* [Your goal]: What you return must match the records exactly, line for line.
══ The records ══
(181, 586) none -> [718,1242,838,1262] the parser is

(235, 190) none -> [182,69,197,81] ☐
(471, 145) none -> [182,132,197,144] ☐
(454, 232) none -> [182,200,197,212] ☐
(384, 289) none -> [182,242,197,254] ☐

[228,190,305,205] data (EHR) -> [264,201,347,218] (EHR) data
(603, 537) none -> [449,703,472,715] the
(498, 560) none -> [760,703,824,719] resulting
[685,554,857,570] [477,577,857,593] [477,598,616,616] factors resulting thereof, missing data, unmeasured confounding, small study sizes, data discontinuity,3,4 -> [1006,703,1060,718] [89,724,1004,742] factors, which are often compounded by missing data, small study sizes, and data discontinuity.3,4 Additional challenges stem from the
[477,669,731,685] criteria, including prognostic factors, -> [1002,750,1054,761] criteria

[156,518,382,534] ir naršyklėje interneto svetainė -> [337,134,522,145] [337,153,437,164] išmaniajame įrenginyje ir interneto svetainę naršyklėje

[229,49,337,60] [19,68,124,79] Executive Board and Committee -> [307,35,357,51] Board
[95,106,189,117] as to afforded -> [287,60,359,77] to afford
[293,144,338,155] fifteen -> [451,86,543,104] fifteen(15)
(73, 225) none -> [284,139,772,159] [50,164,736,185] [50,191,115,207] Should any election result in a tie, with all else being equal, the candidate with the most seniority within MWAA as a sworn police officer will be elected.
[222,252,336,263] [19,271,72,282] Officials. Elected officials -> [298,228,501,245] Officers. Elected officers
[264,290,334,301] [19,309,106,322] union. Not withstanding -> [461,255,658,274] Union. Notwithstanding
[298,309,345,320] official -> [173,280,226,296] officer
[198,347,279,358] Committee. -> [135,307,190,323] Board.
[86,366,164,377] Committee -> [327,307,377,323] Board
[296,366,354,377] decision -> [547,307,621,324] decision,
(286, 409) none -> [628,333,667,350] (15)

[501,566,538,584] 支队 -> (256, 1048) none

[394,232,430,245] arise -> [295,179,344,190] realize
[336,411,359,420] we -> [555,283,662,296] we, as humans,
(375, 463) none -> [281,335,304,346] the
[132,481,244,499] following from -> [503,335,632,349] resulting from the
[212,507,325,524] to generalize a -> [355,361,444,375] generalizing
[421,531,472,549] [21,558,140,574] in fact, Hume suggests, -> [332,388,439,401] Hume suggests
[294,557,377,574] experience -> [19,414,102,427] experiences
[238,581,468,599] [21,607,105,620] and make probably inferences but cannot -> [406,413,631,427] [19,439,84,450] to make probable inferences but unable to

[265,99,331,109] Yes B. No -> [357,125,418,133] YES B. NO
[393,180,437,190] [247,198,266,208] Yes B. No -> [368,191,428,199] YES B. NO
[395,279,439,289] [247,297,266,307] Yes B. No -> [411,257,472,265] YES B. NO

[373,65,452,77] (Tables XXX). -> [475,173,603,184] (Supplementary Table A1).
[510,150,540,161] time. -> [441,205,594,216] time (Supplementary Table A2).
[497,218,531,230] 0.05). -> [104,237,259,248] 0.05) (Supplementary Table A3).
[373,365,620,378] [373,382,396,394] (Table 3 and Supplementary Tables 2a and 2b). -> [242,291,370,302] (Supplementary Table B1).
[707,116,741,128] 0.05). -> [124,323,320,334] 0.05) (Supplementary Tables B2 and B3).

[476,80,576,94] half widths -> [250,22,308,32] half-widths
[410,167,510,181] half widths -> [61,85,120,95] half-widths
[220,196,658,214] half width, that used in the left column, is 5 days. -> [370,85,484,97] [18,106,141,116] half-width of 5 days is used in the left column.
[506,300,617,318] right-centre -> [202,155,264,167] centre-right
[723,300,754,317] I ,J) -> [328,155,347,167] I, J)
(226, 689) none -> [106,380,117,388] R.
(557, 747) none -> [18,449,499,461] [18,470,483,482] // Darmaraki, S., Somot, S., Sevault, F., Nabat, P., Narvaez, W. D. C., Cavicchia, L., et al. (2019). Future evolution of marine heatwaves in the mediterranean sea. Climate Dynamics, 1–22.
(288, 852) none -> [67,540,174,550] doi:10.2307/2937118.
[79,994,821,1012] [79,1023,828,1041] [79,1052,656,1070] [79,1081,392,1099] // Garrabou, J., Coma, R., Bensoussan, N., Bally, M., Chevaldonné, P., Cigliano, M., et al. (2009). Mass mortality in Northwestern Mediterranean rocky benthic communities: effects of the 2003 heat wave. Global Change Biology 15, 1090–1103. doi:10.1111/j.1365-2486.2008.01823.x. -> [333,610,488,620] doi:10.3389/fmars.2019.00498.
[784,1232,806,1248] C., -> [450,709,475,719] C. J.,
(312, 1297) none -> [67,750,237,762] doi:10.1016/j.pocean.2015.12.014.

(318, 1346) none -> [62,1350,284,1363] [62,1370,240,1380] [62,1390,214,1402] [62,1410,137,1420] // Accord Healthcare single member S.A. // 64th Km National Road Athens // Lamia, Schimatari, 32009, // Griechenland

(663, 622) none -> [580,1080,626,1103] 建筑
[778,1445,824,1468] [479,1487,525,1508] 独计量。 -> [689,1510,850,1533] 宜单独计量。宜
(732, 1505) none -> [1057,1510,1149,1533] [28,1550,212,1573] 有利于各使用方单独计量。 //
═══
* [Response to this task]:
(181, 586) none -> [718,1242,838,1262] the parser is

(235, 190) none -> [182,69,197,81] ☐
(471, 145) none -> [182,132,197,144] ☐
(454, 232) none -> [182,200,197,212] ☐
(384, 289) none -> [182,242,197,254] ☐

[228,190,305,205] data (EHR) -> [264,201,347,218] (EHR) data
(603, 537) none -> [449,703,472,715] the
(498, 560) none -> [760,703,824,719] resulting
[685,554,857,570] [477,577,857,593] [477,598,616,616] factors resulting thereof, missing data, unmeasured confounding, small study sizes, data discontinuity,3,4 -> [1006,703,1060,718] [89,724,1004,742] factors, which are often compounded by missing data, small study sizes, and data discontinuity.3,4 Additional challenges stem from the
[477,669,731,685] criteria, including prognostic factors, -> [1002,750,1054,761] criteria

[156,518,382,534] ir naršyklėje interneto svetainė -> [337,134,522,145] [337,153,437,164] išmaniajame įrenginyje ir interneto svetainę naršyklėje

[229,49,337,60] [19,68,124,79] Executive Board and Committee -> [307,35,357,51] Board
[95,106,189,117] as to afforded -> [287,60,359,77] to afford
[293,144,338,155] fifteen -> [451,86,543,104] fifteen(15)
(73, 225) none -> [284,139,772,159] [50,164,736,185] [50,191,115,207] Should any election result in a tie, with all else being equal, the candidate with the most seniority within MWAA as a sworn police officer will be elected.
[222,252,336,263] [19,271,72,282] Officials. Elected officials -> [298,228,501,245] Officers. Elected officers
[264,290,334,301] [19,309,106,322] union. Not withstanding -> [461,255,658,274] Union. Notwithstanding
[298,309,345,320] official -> [173,280,226,296] officer
[198,347,279,358] Committee. -> [135,307,190,323] Board.
[86,366,164,377] Committee -> [327,307,377,323] Board
[296,366,354,377] decision -> [547,307,621,324] decision,
(286, 409) none -> [628,333,667,350] (15)

[501,566,538,584] 支队 -> (256, 1048) none

[394,232,430,245] arise -> [295,179,344,190] realize
[336,411,359,420] we -> [555,283,662,296] we, as humans,
(375, 463) none -> [281,335,304,346] the
[132,481,244,499] following from -> [503,335,632,349] resulting from the
[212,507,325,524] to generalize a -> [355,361,444,375] generalizing
[421,531,472,549] [21,558,140,574] in fact, Hume suggests, -> [332,388,439,401] Hume suggests
[294,557,377,574] experience -> [19,414,102,427] experiences
[238,581,468,599] [21,607,105,620] and make probably inferences but cannot -> [406,413,631,427] [19,439,84,450] to make probable inferences but unable to

[265,99,331,109] Yes B. No -> [357,125,418,133] YES B. NO
[393,180,437,190] [247,198,266,208] Yes B. No -> [368,191,428,199] YES B. NO
[395,279,439,289] [247,297,266,307] Yes B. No -> [411,257,472,265] YES B. NO

[373,65,452,77] (Tables XXX). -> [475,173,603,184] (Supplementary Table A1).
[510,150,540,161] time. -> [441,205,594,216] time (Supplementary Table A2).
[497,218,531,230] 0.05). -> [104,237,259,248] 0.05) (Supplementary Table A3).
[373,365,620,378] [373,382,396,394] (Table 3 and Supplementary Tables 2a and 2b). -> [242,291,370,302] (Supplementary Table B1).
[707,116,741,128] 0.05). -> [124,323,320,334] 0.05) (Supplementary Tables B2 and B3).

[476,80,576,94] half widths -> [250,22,308,32] half-widths
[410,167,510,181] half widths -> [61,85,120,95] half-widths
[220,196,658,214] half width, that used in the left column, is 5 days. -> [370,85,484,97] [18,106,141,116] half-width of 5 days is used in the left column.
[506,300,617,318] right-centre -> [202,155,264,167] centre-right
[723,300,754,317] I ,J) -> [328,155,347,167] I, J)
(226, 689) none -> [106,380,117,388] R.
(557, 747) none -> [18,449,499,461] [18,470,483,482] // Darmaraki, S., Somot, S., Sevault, F., Nabat, P., Narvaez, W. D. C., Cavicchia, L., et al. (2019). Future evolution of marine heatwaves in the mediterranean sea. Climate Dynamics, 1–22.
(288, 852) none -> [67,540,174,550] doi:10.2307/2937118.
[79,994,821,1012] [79,1023,828,1041] [79,1052,656,1070] [79,1081,392,1099] // Garrabou, J., Coma, R., Bensoussan, N., Bally, M., Chevaldonné, P., Cigliano, M., et al. (2009). Mass mortality in Northwestern Mediterranean rocky benthic communities: effects of the 2003 heat wave. Global Change Biology 15, 1090–1103. doi:10.1111/j.1365-2486.2008.01823.x. -> [333,610,488,620] doi:10.3389/fmars.2019.00498.
[784,1232,806,1248] C., -> [450,709,475,719] C. J.,
(312, 1297) none -> [67,750,237,762] doi:10.1016/j.pocean.2015.12.014.

(318, 1346) none -> [62,1350,284,1363] [62,1370,240,1380] [62,1390,214,1402] [62,1410,137,1420] // Accord Healthcare single member S.A. // 64th Km National Road Athens // Lamia, Schimatari, 32009, // Griechenland

(663, 622) none -> [580,1080,626,1103] 建筑
[778,1445,824,1468] [479,1487,525,1508] 独计量。 -> [689,1510,850,1533] 宜单独计量。宜
(732, 1505) none -> [1057,1510,1149,1533] [28,1550,212,1573] 有利于各使用方单独计量。 //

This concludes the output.